**Records from a dataset**
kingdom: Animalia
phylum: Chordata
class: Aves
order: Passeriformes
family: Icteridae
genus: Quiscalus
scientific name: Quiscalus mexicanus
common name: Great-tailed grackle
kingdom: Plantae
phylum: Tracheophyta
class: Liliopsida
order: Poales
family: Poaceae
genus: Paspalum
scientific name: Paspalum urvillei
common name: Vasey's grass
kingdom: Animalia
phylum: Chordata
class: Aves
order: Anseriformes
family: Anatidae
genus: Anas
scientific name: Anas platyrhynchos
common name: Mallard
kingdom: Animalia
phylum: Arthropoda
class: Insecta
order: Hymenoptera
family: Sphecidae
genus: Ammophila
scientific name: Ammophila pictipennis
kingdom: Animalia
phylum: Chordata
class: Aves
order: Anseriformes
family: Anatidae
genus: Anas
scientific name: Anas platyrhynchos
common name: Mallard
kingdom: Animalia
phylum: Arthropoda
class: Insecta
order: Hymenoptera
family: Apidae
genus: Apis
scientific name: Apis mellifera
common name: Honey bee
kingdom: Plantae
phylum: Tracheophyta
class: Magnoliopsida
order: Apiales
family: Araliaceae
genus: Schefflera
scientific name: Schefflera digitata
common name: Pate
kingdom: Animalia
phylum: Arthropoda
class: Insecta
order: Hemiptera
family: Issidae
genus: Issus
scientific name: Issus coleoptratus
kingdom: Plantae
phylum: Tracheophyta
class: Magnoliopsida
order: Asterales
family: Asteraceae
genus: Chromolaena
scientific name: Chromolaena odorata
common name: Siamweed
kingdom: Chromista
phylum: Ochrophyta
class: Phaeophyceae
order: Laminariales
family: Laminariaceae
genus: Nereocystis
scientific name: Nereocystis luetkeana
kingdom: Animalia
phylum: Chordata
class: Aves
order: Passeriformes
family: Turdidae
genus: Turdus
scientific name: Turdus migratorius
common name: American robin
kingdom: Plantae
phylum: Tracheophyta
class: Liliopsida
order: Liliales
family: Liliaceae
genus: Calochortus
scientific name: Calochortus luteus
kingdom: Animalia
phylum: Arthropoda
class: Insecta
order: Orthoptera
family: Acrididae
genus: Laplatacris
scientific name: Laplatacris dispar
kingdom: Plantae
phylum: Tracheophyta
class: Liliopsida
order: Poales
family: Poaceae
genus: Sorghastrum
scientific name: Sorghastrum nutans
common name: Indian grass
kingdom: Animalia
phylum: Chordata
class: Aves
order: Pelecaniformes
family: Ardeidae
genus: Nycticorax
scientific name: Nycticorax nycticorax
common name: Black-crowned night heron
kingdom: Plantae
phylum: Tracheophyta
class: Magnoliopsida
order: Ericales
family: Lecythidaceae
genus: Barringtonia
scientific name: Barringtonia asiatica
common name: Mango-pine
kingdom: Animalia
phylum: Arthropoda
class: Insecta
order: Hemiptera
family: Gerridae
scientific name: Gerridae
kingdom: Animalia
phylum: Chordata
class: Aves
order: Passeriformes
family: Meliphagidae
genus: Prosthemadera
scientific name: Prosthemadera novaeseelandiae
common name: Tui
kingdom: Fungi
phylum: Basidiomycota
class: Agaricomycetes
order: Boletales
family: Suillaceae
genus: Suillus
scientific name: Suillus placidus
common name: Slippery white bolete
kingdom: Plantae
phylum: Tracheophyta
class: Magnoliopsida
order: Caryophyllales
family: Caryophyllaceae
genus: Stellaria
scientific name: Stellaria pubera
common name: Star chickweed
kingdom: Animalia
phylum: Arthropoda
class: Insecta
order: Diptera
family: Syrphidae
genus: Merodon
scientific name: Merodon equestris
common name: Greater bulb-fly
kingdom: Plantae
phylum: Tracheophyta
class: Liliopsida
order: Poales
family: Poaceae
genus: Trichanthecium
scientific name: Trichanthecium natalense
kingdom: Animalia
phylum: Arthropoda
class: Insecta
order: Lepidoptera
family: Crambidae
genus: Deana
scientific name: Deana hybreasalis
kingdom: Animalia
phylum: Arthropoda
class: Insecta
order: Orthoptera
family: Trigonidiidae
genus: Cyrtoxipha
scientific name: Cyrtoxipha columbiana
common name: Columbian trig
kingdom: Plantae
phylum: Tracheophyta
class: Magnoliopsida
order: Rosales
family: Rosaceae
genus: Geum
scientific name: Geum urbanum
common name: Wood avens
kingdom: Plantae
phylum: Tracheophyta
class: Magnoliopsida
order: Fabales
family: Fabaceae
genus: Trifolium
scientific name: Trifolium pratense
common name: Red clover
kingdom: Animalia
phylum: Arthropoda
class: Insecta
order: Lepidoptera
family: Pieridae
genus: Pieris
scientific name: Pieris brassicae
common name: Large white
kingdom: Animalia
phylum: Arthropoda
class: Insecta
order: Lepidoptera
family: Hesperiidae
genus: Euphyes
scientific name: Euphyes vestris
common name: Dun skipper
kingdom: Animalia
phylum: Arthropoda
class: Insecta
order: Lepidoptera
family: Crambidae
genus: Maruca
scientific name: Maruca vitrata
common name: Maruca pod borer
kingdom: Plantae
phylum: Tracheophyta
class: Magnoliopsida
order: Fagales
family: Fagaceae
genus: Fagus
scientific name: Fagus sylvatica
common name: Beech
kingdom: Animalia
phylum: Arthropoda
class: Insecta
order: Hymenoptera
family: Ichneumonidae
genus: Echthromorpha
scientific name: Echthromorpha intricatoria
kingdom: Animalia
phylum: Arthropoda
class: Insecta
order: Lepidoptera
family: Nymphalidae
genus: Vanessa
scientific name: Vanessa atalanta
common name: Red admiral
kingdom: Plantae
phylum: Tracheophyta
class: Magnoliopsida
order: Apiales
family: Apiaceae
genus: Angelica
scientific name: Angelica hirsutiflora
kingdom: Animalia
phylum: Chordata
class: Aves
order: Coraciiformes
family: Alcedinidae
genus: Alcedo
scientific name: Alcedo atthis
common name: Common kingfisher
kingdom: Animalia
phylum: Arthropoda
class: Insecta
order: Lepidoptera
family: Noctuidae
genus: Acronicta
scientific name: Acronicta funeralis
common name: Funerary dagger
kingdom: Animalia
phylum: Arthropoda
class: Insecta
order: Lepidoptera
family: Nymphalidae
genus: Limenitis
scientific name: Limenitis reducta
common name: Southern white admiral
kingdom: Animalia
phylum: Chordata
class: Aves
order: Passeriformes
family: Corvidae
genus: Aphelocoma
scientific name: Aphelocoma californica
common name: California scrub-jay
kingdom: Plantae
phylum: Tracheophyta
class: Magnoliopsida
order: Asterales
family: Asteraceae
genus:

**TO DO**
Rewrite every row with "scientific name" changed to "binomial name" and everything else left as it is.

**OUTPUT OF THE EXERCISE**
kingdom: Animalia
phylum: Chordata
class: Aves
order: Passeriformes
family: Icteridae
genus: Quiscalus
binomial name: Quiscalus mexicanus
common name: Great-tailed grackle
kingdom: Plantae
phylum: Tracheophyta
class: Liliopsida
order: Poales
family: Poaceae
genus: Paspalum
binomial name: Paspalum urvillei
common name: Vasey's grass
kingdom: Animalia
phylum: Chordata
class: Aves
order: Anseriformes
family: Anatidae
genus: Anas
binomial name: Anas platyrhynchos
common name: Mallard
kingdom: Animalia
phylum: Arthropoda
class: Insecta
order: Hymenoptera
family: Sphecidae
genus: Ammophila
binomial name: Ammophila pictipennis
kingdom: Animalia
phylum: Chordata
class: Aves
order: Anseriformes
family: Anatidae
genus: Anas
binomial name: Anas platyrhynchos
common name: Mallard
kingdom: Animalia
phylum: Arthropoda
class: Insecta
order: Hymenoptera
family: Apidae
genus: Apis
binomial name: Apis mellifera
common name: Honey bee
kingdom: Plantae
phylum: Tracheophyta
class: Magnoliopsida
order: Apiales
family: Araliaceae
genus: Schefflera
binomial name: Schefflera digitata
common name: Pate
kingdom: Animalia
phylum: Arthropoda
class: Insecta
order: Hemiptera
family: Issidae
genus: Issus
binomial name: Issus coleoptratus
kingdom: Plantae
phylum: Tracheophyta
class: Magnoliopsida
order: Asterales
family: Asteraceae
genus: Chromolaena
binomial name: Chromolaena odorata
common name: Siamweed
kingdom: Chromista
phylum: Ochrophyta
class: Phaeophyceae
order: Laminariales
family: Laminariaceae
genus: Nereocystis
binomial name: Nereocystis luetkeana
kingdom: Animalia
phylum: Chordata
class: Aves
order: Passeriformes
family: Turdidae
genus: Turdus
binomial name: Turdus migratorius
common name: American robin
kingdom: Plantae
phylum: Tracheophyta
class: Liliopsida
order: Liliales
family: Liliaceae
genus: Calochortus
binomial name: Calochortus luteus
kingdom: Animalia
phylum: Arthropoda
class: Insecta
order: Orthoptera
family: Acrididae
genus: Laplatacris
binomial name: Laplatacris dispar
kingdom: Plantae
phylum: Tracheophyta
class: Liliopsida
order: Poales
family: Poaceae
genus: Sorghastrum
binomial name: Sorghastrum nutans
common name: Indian grass
kingdom: Animalia
phylum: Chordata
class: Aves
order: Pelecaniformes
family: Ardeidae
genus: Nycticorax
binomial name: Nycticorax nycticorax
common name: Black-crowned night heron
kingdom: Plantae
phylum: Tracheophyta
class: Magnoliopsida
order: Ericales
family: Lecythidaceae
genus: Barringtonia
binomial name: Barringtonia asiatica
common name: Mango-pine
kingdom: Animalia
phylum: Arthropoda
class: Insecta
order: Hemiptera
family: Gerridae
binomial name: Gerridae
kingdom: Animalia
phylum: Chordata
class: Aves
order: Passeriformes
family: Meliphagidae
genus: Prosthemadera
binomial name: Prosthemadera novaeseelandiae
common name: Tui
kingdom: Fungi
phylum: Basidiomycota
class: Agaricomycetes
order: Boletales
family: Suillaceae
genus: Suillus
binomial name: Suillus placidus
common name: Slippery white bolete
kingdom: Plantae
phylum: Tracheophyta
class: Magnoliopsida
order: Caryophyllales
family: Caryophyllaceae
genus: Stellaria
binomial name: Stellaria pubera
common name: Star chickweed
kingdom: Animalia
phylum: Arthropoda
class: Insecta
order: Diptera
family: Syrphidae
genus: Merodon
binomial name: Merodon equestris
common name: Greater bulb-fly
kingdom: Plantae
phylum: Tracheophyta
class: Liliopsida
order: Poales
family: Poaceae
genus: Trichanthecium
binomial name: Trichanthecium natalense
kingdom: Animalia
phylum: Arthropoda
class: Insecta
order: Lepidoptera
family: Crambidae
genus: Deana
binomial name: Deana hybreasalis
kingdom: Animalia
phylum: Arthropoda
class: Insecta
order: Orthoptera
family: Trigonidiidae
genus: Cyrtoxipha
binomial name: Cyrtoxipha columbiana
common name: Columbian trig
kingdom: Plantae
phylum: Tracheophyta
class: Magnoliopsida
order: Rosales
family: Rosaceae
genus: Geum
binomial name: Geum urbanum
common name: Wood avens
kingdom: Plantae
phylum: Tracheophyta
class: Magnoliopsida
order: Fabales
family: Fabaceae
genus: Trifolium
binomial name: Trifolium pratense
common name: Red clover
kingdom: Animalia
phylum: Arthropoda
class: Insecta
order: Lepidoptera
family: Pieridae
genus: Pieris
binomial name: Pieris brassicae
common name: Large white
kingdom: Animalia
phylum: Arthropoda
class: Insecta
order: Lepidoptera
family: Hesperiidae
genus: Euphyes
binomial name: Euphyes vestris
common name: Dun skipper
kingdom: Animalia
phylum: Arthropoda
class: Insecta
order: Lepidoptera
family: Crambidae
genus: Maruca
binomial name: Maruca vitrata
common name: Maruca pod borer
kingdom: Plantae
phylum: Tracheophyta
class: Magnoliopsida
order: Fagales
family: Fagaceae
genus: Fagus
binomial name: Fagus sylvatica
common name: Beech
kingdom: Animalia
phylum: Arthropoda
class: Insecta
order: Hymenoptera
family: Ichneumonidae
genus: Echthromorpha
binomial name: Echthromorpha intricatoria
kingdom: Animalia
phylum: Arthropoda
class: Insecta
order: Lepidoptera
family: Nymphalidae
genus: Vanessa
binomial name: Vanessa atalanta
common name: Red admiral
kingdom: Plantae
phylum: Tracheophyta
class: Magnoliopsida
order: Apiales
family: Apiaceae
genus: Angelica
binomial name: Angelica hirsutiflora
kingdom: Animalia
phylum: Chordata
class: Aves
order: Coraciiformes
family: Alcedinidae
genus: Alcedo
binomial name: Alcedo atthis
common name: Common kingfisher
kingdom: Animalia
phylum: Arthropoda
class: Insecta
order: Lepidoptera
family: Noctuidae
genus: Acronicta
binomial name: Acronicta funeralis
common name: Funerary dagger
kingdom: Animalia
phylum: Arthropoda
class: Insecta
order: Lepidoptera
family: Nymphalidae
genus: Limenitis
binomial name: Limenitis reducta
common name: Southern white admiral
kingdom: Animalia
phylum: Chordata
class: Aves
order: Passeriformes
family: Corvidae
genus: Aphelocoma
binomial name: Aphelocoma californica
common name: California scrub-jay
kingdom: Plantae
phylum: Tracheophyta
class: Magnoliopsida
order: Asterales
family: Asteraceae
genus:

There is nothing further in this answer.